Saviano

Sono tra quelli che stimano moltissimo Saviano pur non avendo apprezzato troppo Gomorra.
Nel senso che il libro l’ho trovato noioso ed un po’ sconclusionato, anche se i reportage che contiene sono incredibili.

Non ho mai pensato che Saviano fosse di sinistra.
Leggendo le sue cose non ti viene mai il sospetto che lo sia.
Questa è anche la sua forza.
Quella cioè di giocare come un battitore libero.

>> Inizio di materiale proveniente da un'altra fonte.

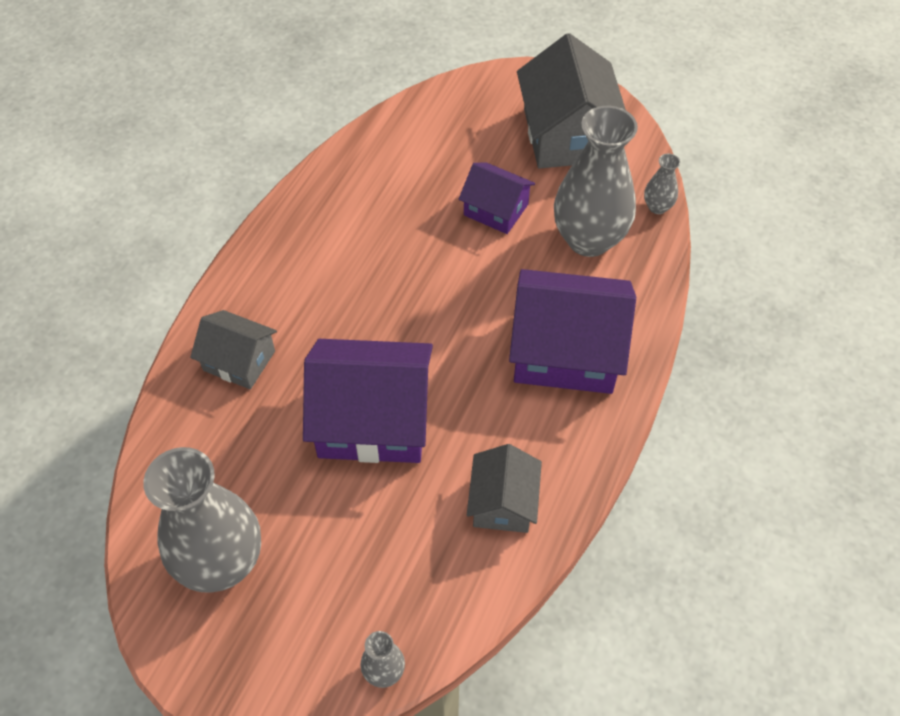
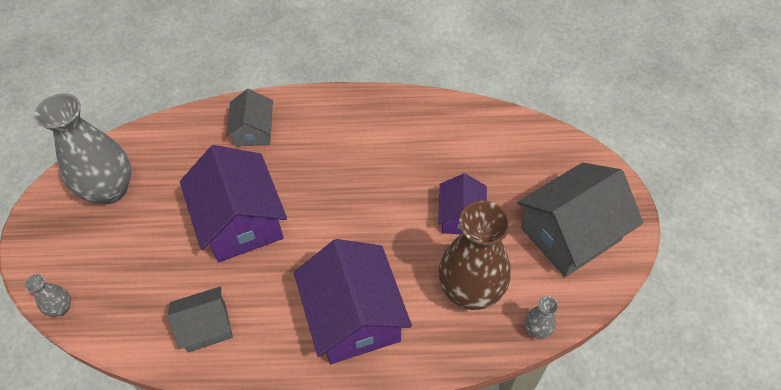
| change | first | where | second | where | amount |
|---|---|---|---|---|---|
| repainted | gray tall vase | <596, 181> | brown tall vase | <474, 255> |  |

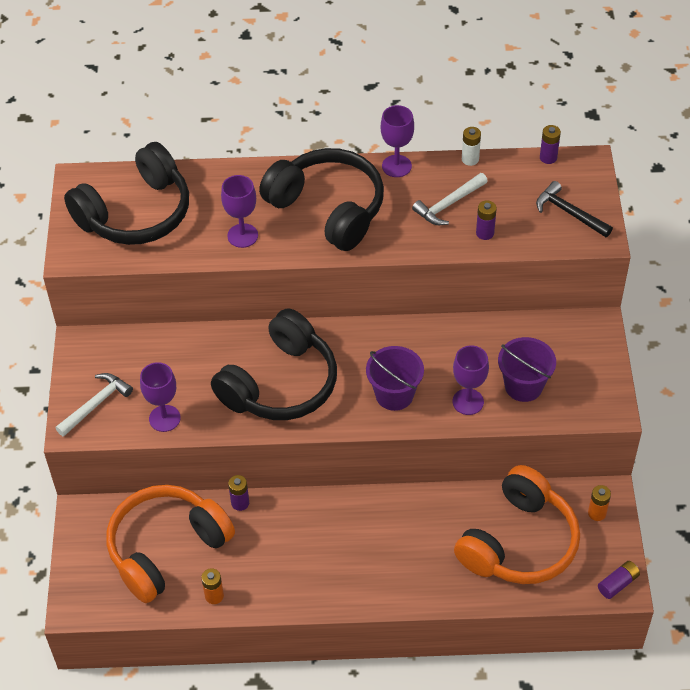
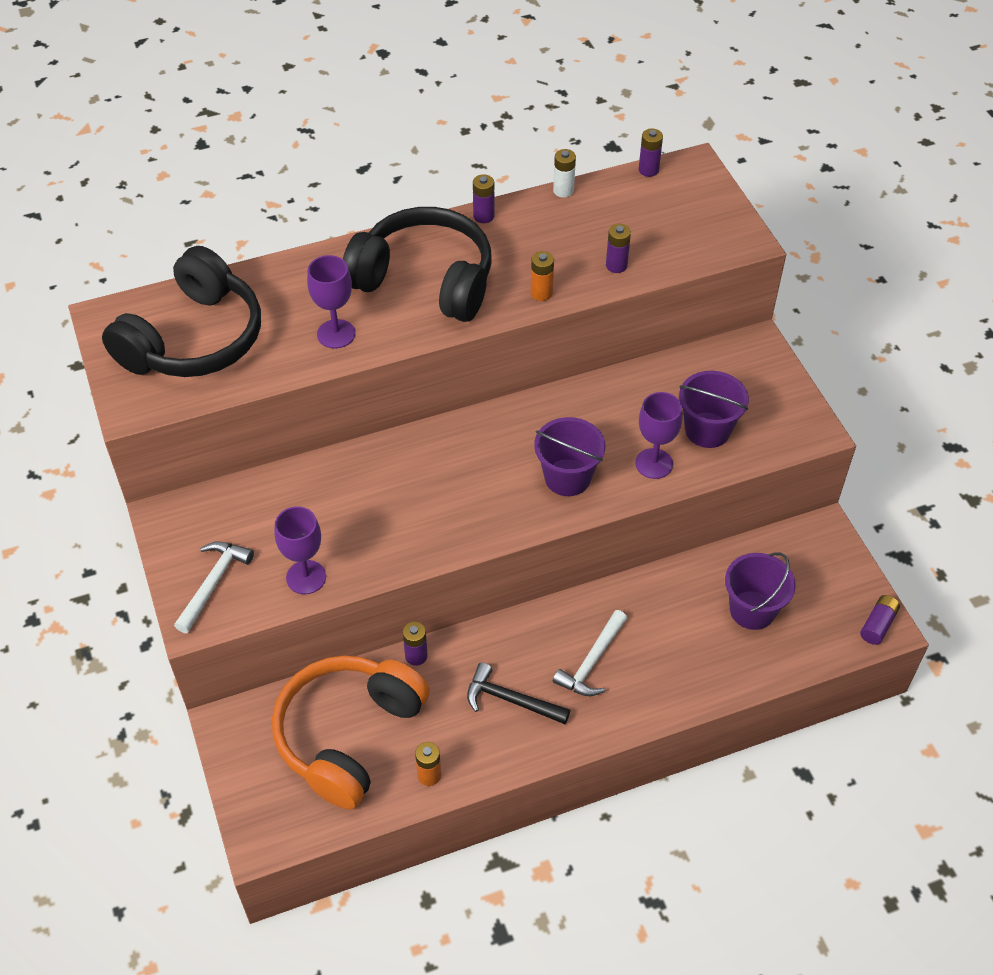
| change | first | where | second | where | amount |
|---|---|---|---|---|---|
| shifted | jet-black claw hammer | <574, 209> |  | <518, 693> |  |
| swapped | royal purple wine glass | <397, 141> | royal purple AA battery | <483, 198> |  |
| shifted | orange AA battery | <599, 503> |  | <542, 276> |  |
| shifted | pure white claw hammer | <450, 199> |  | <590, 653> |  |
| swapped | orange over-ear headphones | <517, 524> | royal purple sand bucket | <760, 591> |  |
| gone | jet-black over-ear headphones | <274, 364> |  |  |  |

Il fatto che collabori con Repubblica e che questo quotidiano lo abbia “usato” per diffondere alcuni dei suoi millemila appelli contro vari provvedimenti del governo Berlusconi ne ha forse alterato questa immagine.
Ma Saviano secondo me resta uno fuori dagli schemi della politica italiana.

A questo proposito la dichiarazione fatta da Emilio Fede è totalmente priva di logica.

Oggi, su Libero, Filippo Facci ed Antonio Socci hanno scritto un appello a Berlusconi ed al centro-destra titolato “Spiegate a Fede che Saviano non è comunista

Regalare alla sinistra Roberto Saviano sarebbe una delle sciocchezze più tragicomiche che il centrodestra potrebbe fare: eppure ci sta provando in ogni modo. In queste ore ci si è rimesso pure Emilio Fede, che si è lanciato con un’invettiva così sgangherata da rendere imbarazzante persino parlarne. Se l’autore di «Gomorra» non si è ancora intruppato in certo gregge conformista e firmaiolo, del resto, è solo per merito proprio, da uomo libero e coraggioso qual è. Saviano, oltretutto, ha una formazione culturale fin troppo di destra: il centrodestra avrebbe potuto farne un proprio simbolo, ma ragionare in questo modo sarebbe comunque fare un torto a uno scrittore che giustamente tiene alla propria indipendenza da ogni schieramento, e che ripete, ogni giorno, che la lotta alla mafia e alla camorra non è di destra né di sinistra.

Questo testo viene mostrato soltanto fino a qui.